_DATA BELOW:_
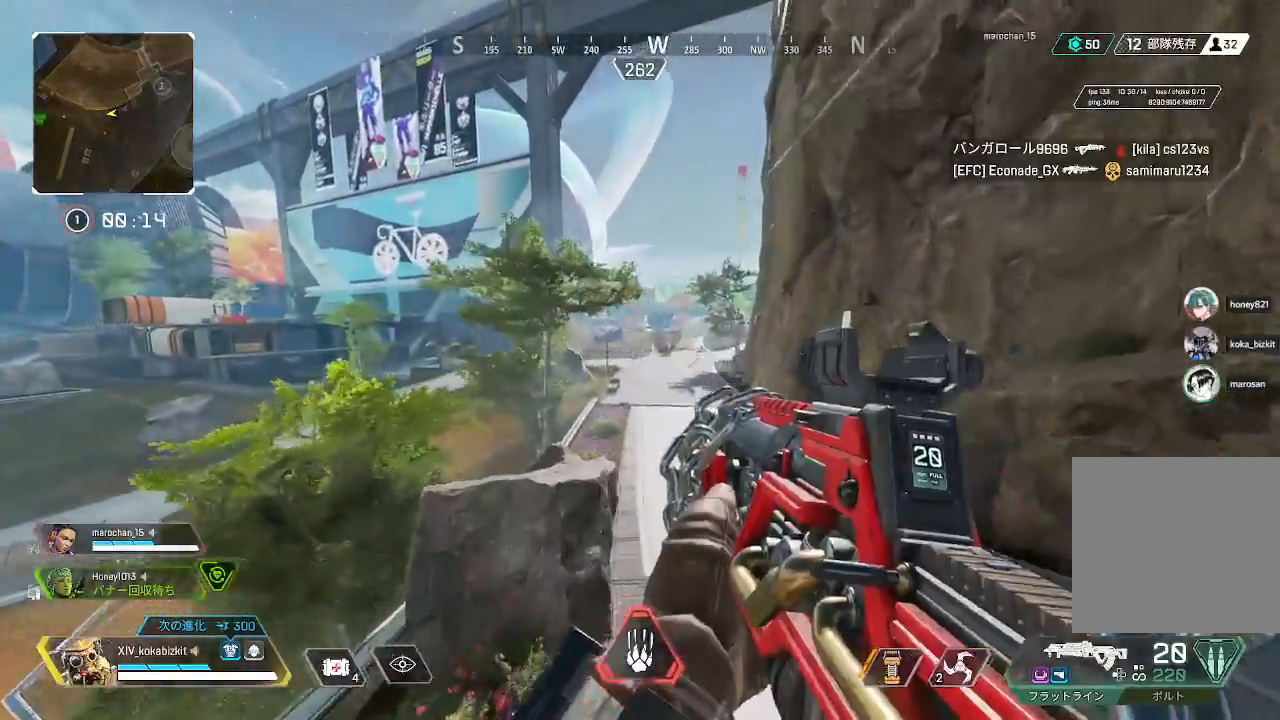
{"buttons": [], "left_stick": "up-left", "right_stick": "left", "events": [[200, "right_stick", "left"]]}
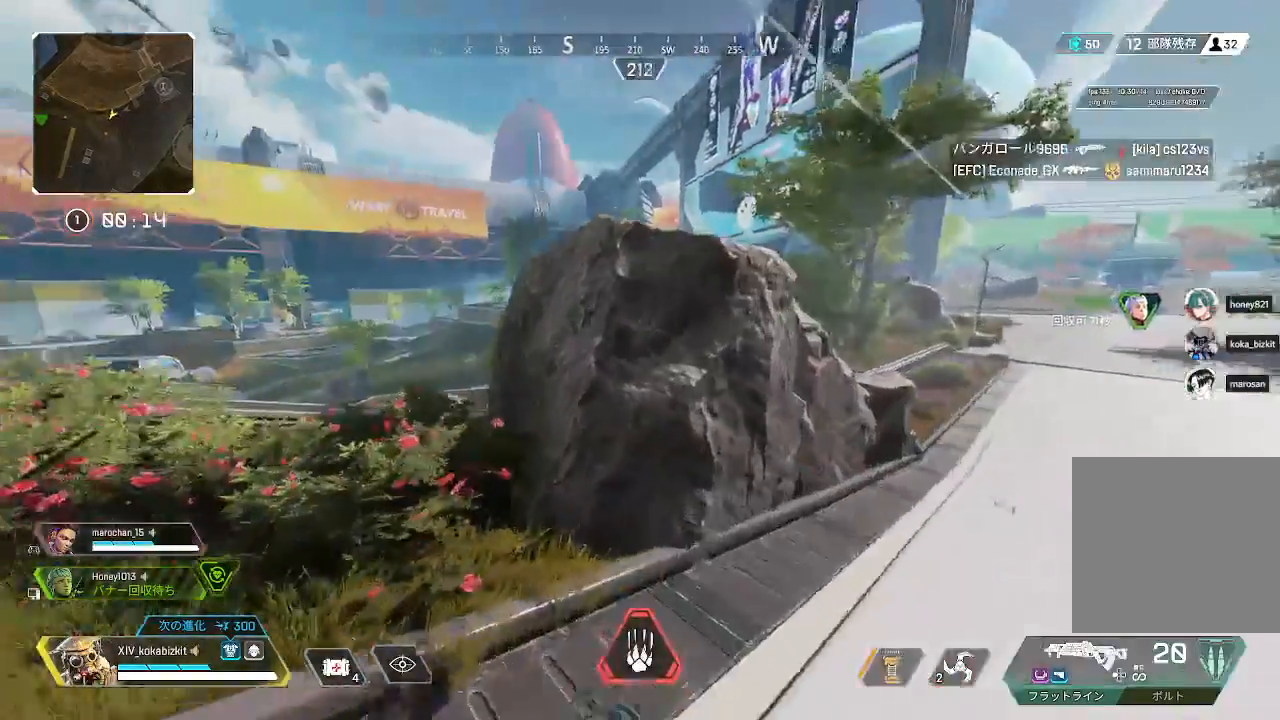
{"buttons": [], "left_stick": "up-left", "right_stick": "up-right", "events": [[83, "right_stick", "down"], [317, "right_stick", "center"], [483, "right_stick", "up-right"]]}
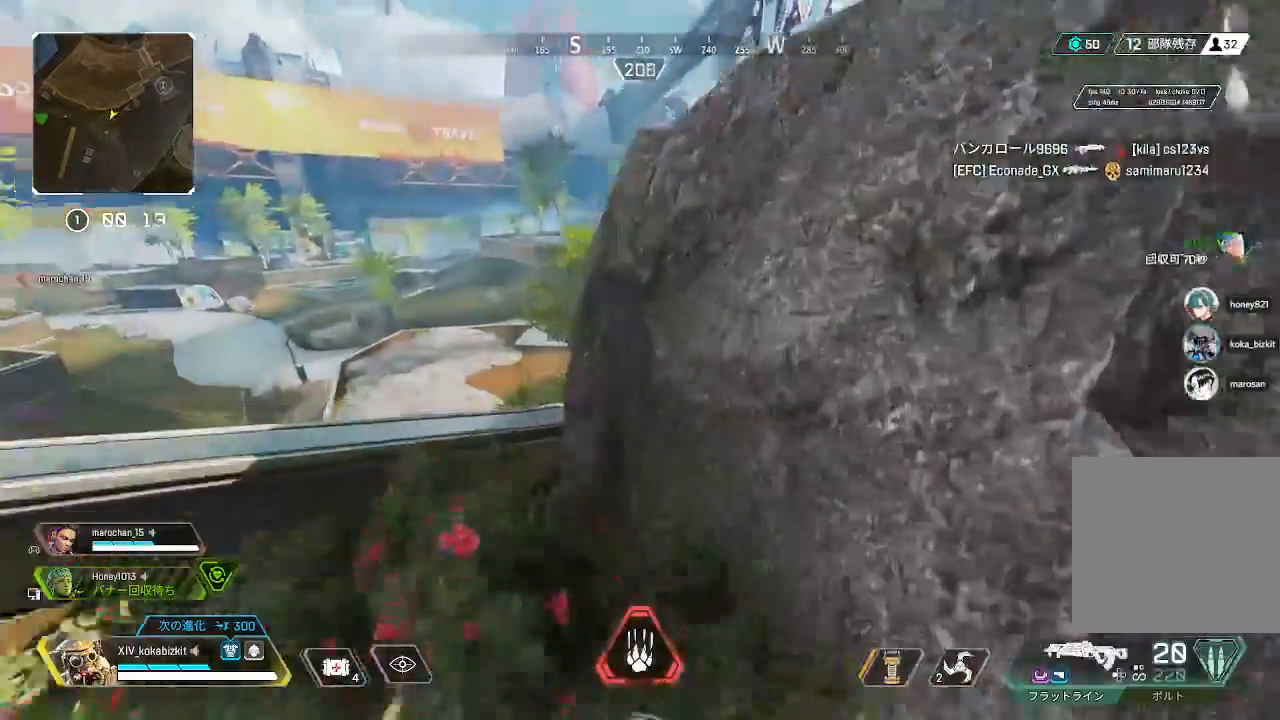
{"buttons": ["L2"], "left_stick": "center", "right_stick": "right", "events": [[333, "L2", "down"], [433, "right_stick", "right"], [467, "left_stick", "center"]]}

_INSTRUCTIONS TO FOLLOW:_ Please report every line of the listing that contains the string "center".

_TASK ANSWER:_
{"buttons": [], "left_stick": "up-left", "right_stick": "up-right", "events": [[83, "right_stick", "down"], [317, "right_stick", "center"], [483, "right_stick", "up-right"]]}
{"buttons": ["L2"], "left_stick": "center", "right_stick": "right", "events": [[333, "L2", "down"], [433, "right_stick", "right"], [467, "left_stick", "center"]]}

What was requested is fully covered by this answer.